次にやるべきこと——まず自社の軽トラック全台の車検証を並べろ
今日から着手できるのは、自社が保有するすべての軽トラックの車検証を集め、有効期限の一覧をExcelに打ち込み、黄色ナンバーか黒ナンバーかを確認したうえで、貨物軽自動車運送事業の事業用車両については3ヶ月点検の記録が揃っているかまで同時に点検することだ。
有効期限まで3ヶ月以内の車両がすでにあるなら、今週中に整備工場へ予約の打診を入れたい。

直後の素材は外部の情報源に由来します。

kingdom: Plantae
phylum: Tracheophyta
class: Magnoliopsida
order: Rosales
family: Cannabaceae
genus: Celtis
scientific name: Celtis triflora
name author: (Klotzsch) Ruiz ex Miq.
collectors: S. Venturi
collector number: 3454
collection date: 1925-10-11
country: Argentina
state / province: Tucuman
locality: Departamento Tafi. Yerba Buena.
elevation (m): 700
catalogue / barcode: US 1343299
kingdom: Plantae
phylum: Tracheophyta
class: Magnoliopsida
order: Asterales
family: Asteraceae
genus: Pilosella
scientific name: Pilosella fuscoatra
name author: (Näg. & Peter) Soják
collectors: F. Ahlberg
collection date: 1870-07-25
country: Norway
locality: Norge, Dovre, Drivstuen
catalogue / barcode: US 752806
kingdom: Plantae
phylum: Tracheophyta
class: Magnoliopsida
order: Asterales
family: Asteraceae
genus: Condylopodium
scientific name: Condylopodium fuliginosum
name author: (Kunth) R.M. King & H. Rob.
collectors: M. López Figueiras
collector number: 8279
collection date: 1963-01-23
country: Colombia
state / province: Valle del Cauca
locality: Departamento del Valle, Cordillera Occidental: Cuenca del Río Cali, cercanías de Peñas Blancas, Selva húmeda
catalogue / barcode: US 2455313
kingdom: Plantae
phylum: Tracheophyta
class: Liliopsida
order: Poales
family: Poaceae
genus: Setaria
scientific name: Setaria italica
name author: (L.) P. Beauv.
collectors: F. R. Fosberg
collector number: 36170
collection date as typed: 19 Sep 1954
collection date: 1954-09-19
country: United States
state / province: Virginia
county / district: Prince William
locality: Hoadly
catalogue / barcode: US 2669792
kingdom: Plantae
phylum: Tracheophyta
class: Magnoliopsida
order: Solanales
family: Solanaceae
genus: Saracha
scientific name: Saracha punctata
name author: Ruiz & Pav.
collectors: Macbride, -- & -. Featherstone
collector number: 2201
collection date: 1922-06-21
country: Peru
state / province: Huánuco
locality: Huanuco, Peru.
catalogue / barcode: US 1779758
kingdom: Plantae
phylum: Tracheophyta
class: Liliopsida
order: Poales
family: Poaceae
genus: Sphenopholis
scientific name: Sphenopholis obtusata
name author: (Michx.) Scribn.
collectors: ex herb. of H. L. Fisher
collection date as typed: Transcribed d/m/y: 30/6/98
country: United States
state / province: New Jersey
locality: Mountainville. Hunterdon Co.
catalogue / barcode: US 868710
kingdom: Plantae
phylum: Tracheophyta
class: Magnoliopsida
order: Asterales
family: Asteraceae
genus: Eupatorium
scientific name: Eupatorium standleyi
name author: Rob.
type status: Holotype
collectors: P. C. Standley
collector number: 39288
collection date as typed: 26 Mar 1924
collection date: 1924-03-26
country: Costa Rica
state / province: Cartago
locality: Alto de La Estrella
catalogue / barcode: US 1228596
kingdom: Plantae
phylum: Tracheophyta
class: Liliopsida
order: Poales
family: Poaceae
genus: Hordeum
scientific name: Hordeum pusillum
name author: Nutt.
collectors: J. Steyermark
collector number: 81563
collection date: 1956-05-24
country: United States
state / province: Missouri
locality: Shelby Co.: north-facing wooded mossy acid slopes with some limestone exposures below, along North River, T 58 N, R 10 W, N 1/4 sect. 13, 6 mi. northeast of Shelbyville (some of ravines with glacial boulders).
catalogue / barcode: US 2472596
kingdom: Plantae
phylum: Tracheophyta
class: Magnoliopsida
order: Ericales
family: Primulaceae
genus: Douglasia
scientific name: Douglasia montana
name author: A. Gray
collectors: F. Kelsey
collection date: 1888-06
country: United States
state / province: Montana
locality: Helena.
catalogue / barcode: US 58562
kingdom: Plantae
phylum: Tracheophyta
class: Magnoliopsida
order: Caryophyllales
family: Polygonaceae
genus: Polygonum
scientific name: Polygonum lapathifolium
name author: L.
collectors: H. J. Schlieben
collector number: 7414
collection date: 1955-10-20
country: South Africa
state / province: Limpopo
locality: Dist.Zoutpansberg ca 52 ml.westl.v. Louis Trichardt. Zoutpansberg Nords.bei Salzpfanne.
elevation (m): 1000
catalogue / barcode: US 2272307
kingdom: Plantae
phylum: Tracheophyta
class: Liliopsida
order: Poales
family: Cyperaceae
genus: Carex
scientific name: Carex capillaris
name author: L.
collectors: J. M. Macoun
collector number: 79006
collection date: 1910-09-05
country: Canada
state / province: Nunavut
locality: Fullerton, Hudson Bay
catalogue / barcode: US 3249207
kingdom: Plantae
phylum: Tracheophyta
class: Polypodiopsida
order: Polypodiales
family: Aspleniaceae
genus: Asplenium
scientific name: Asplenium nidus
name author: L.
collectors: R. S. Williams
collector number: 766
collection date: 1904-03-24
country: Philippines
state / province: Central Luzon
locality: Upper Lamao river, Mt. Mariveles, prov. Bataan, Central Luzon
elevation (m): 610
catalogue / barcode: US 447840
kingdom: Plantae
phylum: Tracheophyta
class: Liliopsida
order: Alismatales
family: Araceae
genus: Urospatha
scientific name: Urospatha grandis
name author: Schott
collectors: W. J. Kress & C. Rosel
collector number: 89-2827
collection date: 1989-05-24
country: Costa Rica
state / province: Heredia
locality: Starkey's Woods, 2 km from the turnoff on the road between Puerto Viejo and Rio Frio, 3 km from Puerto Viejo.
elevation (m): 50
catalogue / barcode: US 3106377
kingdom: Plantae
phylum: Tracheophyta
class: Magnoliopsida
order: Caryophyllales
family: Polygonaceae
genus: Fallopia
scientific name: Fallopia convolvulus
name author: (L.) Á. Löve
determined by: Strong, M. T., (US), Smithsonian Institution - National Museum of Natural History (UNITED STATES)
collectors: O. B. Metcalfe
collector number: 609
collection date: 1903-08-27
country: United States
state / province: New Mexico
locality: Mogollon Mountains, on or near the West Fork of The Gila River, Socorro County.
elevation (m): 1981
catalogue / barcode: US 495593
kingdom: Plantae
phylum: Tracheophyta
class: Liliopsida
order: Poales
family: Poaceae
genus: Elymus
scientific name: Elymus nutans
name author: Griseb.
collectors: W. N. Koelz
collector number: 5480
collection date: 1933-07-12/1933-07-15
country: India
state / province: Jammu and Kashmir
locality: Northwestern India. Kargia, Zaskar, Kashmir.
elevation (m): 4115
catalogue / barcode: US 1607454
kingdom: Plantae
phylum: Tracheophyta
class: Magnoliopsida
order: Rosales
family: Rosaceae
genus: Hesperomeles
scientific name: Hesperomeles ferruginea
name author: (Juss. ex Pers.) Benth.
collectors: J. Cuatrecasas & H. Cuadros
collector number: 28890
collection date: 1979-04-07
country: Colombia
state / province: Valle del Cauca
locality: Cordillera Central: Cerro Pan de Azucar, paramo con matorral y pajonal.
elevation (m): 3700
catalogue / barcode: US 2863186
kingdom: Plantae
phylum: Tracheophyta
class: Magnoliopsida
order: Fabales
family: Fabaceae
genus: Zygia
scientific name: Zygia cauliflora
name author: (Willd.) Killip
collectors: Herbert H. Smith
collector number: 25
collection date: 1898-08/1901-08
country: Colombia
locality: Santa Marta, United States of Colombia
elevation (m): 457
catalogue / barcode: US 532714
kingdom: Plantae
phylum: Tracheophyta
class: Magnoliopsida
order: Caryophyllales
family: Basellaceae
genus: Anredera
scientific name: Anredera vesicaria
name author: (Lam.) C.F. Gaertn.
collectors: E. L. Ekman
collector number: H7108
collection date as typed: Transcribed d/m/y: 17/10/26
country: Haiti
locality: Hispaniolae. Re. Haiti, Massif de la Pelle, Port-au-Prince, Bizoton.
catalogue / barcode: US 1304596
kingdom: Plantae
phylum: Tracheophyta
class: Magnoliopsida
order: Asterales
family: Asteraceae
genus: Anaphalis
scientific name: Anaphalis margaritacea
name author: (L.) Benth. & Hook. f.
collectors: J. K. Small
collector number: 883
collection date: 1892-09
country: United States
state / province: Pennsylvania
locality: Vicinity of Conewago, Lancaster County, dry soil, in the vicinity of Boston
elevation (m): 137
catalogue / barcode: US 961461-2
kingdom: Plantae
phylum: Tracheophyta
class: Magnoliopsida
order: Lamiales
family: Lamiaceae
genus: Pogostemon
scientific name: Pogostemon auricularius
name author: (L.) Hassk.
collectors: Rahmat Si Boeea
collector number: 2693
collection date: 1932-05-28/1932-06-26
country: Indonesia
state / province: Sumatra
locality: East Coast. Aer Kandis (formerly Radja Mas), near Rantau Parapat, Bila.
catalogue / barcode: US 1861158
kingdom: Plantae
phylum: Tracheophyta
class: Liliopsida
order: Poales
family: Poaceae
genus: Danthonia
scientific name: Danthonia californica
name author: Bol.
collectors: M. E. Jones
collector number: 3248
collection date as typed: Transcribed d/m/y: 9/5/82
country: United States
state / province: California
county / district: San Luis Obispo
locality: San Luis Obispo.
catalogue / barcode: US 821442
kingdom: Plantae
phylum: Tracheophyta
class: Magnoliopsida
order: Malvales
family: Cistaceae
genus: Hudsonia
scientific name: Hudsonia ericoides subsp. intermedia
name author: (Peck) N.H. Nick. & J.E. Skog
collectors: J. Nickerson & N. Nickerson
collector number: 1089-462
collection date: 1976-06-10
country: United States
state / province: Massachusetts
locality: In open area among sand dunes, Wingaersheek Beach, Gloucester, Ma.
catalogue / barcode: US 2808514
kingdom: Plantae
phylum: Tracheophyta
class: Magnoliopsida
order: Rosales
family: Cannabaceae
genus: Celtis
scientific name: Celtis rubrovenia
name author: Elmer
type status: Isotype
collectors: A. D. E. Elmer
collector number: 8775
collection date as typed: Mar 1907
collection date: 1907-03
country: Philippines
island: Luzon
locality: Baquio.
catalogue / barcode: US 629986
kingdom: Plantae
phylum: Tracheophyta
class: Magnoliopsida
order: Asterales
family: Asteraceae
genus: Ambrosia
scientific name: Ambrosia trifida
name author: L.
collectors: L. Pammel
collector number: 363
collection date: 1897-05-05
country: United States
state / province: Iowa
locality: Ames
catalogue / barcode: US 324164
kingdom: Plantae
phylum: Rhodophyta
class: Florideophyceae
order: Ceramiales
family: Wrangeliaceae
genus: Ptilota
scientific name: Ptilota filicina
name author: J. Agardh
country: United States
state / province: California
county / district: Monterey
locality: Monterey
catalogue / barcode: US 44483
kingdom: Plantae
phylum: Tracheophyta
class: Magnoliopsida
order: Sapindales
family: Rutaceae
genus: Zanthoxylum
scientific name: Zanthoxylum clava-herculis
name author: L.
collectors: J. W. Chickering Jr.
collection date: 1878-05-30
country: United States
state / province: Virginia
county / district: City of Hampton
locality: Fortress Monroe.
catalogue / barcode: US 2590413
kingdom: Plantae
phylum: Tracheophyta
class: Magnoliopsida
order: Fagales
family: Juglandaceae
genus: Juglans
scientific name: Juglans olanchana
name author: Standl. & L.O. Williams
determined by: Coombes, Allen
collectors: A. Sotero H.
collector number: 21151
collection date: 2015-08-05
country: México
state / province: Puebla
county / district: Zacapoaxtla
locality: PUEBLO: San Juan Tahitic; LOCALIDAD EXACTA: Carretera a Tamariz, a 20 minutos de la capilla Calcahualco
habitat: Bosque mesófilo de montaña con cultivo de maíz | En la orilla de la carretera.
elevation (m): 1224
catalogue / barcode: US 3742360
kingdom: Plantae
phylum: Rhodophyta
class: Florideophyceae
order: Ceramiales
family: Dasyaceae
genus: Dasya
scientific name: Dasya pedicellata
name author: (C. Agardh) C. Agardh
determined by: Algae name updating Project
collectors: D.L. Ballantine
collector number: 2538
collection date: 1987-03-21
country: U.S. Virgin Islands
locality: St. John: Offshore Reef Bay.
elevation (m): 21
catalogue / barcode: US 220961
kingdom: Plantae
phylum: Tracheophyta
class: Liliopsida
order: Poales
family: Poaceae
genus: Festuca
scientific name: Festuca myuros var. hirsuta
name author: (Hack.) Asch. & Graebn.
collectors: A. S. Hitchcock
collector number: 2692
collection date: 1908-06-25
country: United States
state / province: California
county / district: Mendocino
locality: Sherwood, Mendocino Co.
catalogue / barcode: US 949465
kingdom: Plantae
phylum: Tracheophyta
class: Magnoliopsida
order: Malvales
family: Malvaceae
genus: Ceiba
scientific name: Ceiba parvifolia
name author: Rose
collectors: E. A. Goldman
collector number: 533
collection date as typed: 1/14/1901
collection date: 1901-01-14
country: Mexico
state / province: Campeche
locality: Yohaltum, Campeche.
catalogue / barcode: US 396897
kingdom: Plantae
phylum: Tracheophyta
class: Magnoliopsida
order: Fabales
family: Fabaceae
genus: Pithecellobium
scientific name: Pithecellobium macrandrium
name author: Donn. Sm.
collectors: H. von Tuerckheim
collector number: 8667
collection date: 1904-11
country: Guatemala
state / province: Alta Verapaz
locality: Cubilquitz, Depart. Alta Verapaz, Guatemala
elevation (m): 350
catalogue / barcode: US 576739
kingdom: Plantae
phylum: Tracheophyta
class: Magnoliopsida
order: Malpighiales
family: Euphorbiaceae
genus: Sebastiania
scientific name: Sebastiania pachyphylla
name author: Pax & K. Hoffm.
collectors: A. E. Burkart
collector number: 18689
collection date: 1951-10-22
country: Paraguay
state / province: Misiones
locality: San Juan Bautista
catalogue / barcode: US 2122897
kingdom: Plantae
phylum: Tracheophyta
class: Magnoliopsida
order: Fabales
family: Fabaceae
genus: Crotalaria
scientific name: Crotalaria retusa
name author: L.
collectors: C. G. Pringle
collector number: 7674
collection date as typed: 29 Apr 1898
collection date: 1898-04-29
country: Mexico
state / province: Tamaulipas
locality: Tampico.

軽自動車検査協会の検査場は地域によって予約の混雑状況が異なるため、余裕を持った動き出しが欠かせない。
点呼記録簿や日常点検記録の整備が追いついていない場合は、帳票テンプレート集(/tools/forms/)から点呼記録簿・運転日報の様式を入手して今月から運用をそろえ、車検は単に「通す」ための手続きではなく、「常に保安基準を満たした状態で車両を使い続ける」仕組みづくりの一部だという認識を、現場全体で共有しておきたい。